I don't believe that anymore.
We are rapidly discovering that the cost never really disappeared. It was simply arbitraged away, hidden, by increasingly byzantine and disturbing networks of advertising, data farming, and just general snooping. The cost of a new hyperlibrary of information published each day is demanded in moments, privacy, and attention. These things are not limitless. We are limited beings. People don't like this world anymore.
When all of the information taps are turned on full blast, we are confronted by a deluge of information, unable to sort, understand, or truly enjoy anything. I believe the time is coming for a return to metered information. Information that costs something. Information that hits you in the wallet.
Do you know why?
Because this will force us limit ourselves by our own human boundaries.

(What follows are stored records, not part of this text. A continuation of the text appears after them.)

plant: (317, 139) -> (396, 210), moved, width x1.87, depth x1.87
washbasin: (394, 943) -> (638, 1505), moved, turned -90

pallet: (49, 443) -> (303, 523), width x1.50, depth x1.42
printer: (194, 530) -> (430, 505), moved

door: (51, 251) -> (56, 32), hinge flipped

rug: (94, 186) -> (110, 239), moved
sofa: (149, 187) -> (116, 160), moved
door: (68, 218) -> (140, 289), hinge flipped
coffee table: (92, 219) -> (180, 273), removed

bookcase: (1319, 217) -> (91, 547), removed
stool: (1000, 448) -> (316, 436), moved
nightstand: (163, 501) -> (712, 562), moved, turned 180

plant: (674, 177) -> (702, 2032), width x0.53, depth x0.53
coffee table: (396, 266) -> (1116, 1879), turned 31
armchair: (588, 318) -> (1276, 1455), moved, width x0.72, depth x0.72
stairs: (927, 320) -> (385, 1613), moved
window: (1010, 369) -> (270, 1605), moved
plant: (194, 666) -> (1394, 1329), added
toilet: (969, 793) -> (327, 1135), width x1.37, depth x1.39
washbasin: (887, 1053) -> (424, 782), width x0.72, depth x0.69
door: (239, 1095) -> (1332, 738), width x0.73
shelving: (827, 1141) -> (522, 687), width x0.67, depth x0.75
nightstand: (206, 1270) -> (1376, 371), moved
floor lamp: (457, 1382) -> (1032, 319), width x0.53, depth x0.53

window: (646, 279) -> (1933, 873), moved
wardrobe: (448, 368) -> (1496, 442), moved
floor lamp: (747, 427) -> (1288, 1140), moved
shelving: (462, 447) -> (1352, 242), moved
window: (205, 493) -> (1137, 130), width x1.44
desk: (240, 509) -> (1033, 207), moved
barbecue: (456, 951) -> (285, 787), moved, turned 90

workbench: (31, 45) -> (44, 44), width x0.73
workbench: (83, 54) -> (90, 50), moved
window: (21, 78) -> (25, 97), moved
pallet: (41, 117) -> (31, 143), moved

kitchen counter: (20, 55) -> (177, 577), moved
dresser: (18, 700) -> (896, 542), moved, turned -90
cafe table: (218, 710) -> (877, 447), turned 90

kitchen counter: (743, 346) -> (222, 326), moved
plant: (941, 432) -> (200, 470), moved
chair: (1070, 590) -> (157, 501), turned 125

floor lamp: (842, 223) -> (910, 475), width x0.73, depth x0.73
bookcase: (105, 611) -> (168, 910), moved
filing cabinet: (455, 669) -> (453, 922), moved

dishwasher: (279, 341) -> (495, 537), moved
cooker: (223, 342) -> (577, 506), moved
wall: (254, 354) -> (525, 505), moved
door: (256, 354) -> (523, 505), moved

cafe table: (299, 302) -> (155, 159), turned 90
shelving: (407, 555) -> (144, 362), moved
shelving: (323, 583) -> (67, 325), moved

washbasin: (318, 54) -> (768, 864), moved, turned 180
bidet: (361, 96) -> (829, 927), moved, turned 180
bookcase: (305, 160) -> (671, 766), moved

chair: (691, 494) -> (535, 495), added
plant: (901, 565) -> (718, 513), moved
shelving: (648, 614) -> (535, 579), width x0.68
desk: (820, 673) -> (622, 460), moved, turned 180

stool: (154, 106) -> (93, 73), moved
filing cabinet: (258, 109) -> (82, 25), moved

I used to bemoan confronting my Substack inbox, filled with eager authors hoping for payment in exchange for their work. I'll never be able to read all of this wonderful paid content, I thought sadly. I can't afford it, and I don’t have time. Even the act of forcing us to use free email subscriptions for content on Substack demands at least some cost of us. Cost of mental space, inbox clutter, and attention. How can I continue to read all of the good things that Substack contains?
This is the wrong question.
Even if every wonderful, skillful, artistic author on this platform took away every paywall tomorrow, I could never hope in a thousand lifetimes to enjoy everything that they've created. And by forcing me to confront this fact, the return of paid written media and free subscription relationships demands me to choose what I most desire and encourages me to actually enjoy it. It builds into the process my support of the creators I most believe in. Letting go of algorithmically-served constant flows and returning to a buffet of selections requiring even tiny commitment forces choice. This is good.
It will limit markets, yes, but the previous era of free media wasn't, it turned out, actually going to benefit that many creators anyway. It created outsized benefits for the few who had the ability to leverage the algorithm and generating piddling amounts or nothing for everyone else. There is more opportunity in a truly free market that will allow each creator to make a case for why they should be one of the few and the proud to occupy your mind, to fill your heart with their words. That is a special thing and something that we need to stop taking for granted.
I can't read everyone's thought. I shouldn't read everyone's thought. I need to be more picky and more selective. And scarce words help me do that.
It's time to stop thinking in terms of limitless content.
It's time to remember that words aren't free.
Have a good day in the metaverse. Spend yourself wisely.
You make some excellent points about how cost drives selectivity. Although I haven't given the whole "free internet" thing very much thought, two points come to mind right away:
1) Substack in particular seems guilty of overhyped its own product to writers. But at ~50-60 $ per subscription, the whole Substack ecosystem seems unsustainable. That's the price of a subscription to a print magazine, which would give you access to a dozen or so writers. I am not able to afford subscriptions to as many s
Substack writers as I would like to support. Perhaps the way forward is micropayments?
2) it is, perhaps, time for enterprising individuals to poach good writers from the free internet and hire them to write for the new generation of print magazines. The blogosphere is a good place to sharpen ones skills as a writer, but at a certain point it becomes time to graduate to the next level.
Bringing a little life to Deadwood, eh?
In cases that have successfully been out west, as it were, I agree. If you have a claim to sell and stories to tell, it might be speakeasy time.